Muranaga's View

読書、美術鑑賞、ときにビジネスの日々

読書法:本は10冊同時に読め!、本を読む本

マイクロソフト(株)社長の成毛眞氏による 「本は10冊同時に読め!―生き方に差がつく「超並列」読書術本を読まない人はサルである!」。これだけ反発を覚える読書法の本はないだろう。「庶民と同じことをしていては庶民にしかなれない。」このようにあえて極端な表現を使って読者を煽っている。庶民と違う読書のしかた、すなわち10冊並列に読むことで庶民を脱せると説く。多読することで頭の中のネットワークをはりめぐらせ、アイディアを出す源とする、グローバルに活躍するための教養を身につける、本で人生を豊かにする…。言っていることは至極まともである。しかしそのことば遣いには心安らかではいられない。確かに著者自身が明言している通り、類書には見られないユニークな読書法の本である。

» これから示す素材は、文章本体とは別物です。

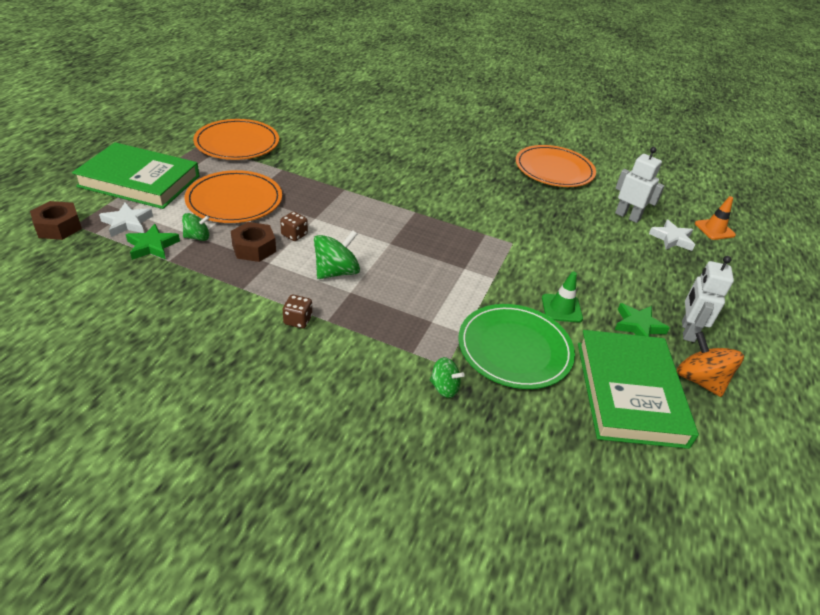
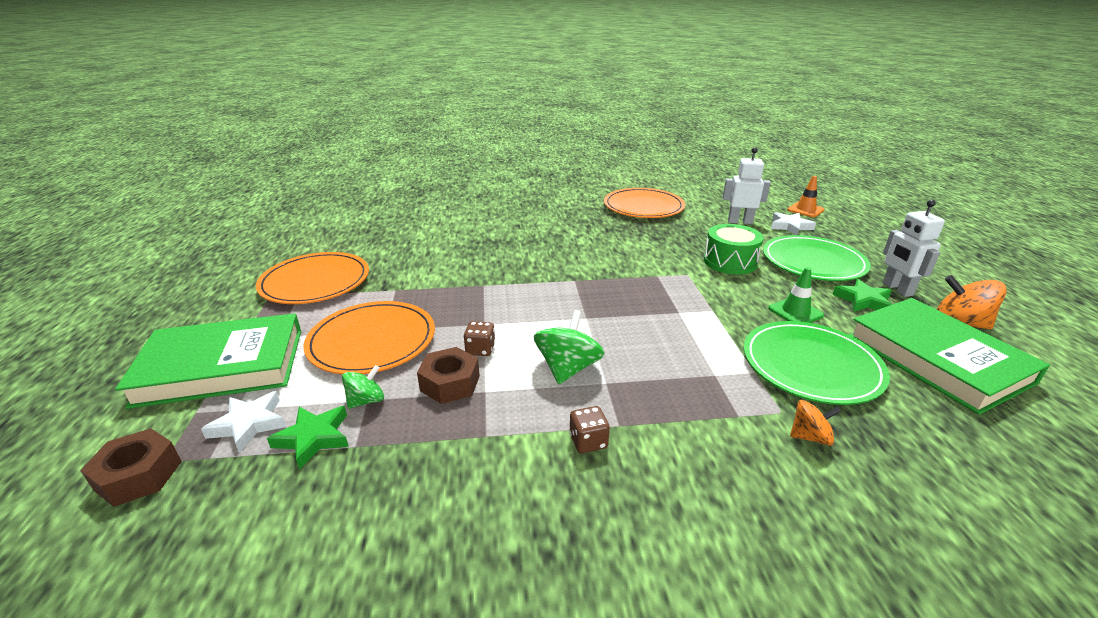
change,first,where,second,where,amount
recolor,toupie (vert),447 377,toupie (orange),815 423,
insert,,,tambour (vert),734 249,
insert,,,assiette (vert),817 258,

こんな本は嫌だ、心静かに教養書の読み方に耳を傾けたい人には、 「本を読む本」(原題:How to Read a Book)である。情報を得るための読書と理解を深めるための読書を区別し、後者すなわち自分の理解を上回る本を読んで学ぶ読書法について、「初級読書」「点検読書」「分析読書」「シントピカル読書(比較読書)」という四つのレベルの技術を丁寧に解説する。自分にとっての良書とどう出会い、それをどう徹底的に読みこなすか。真摯な読書のあり方を示している。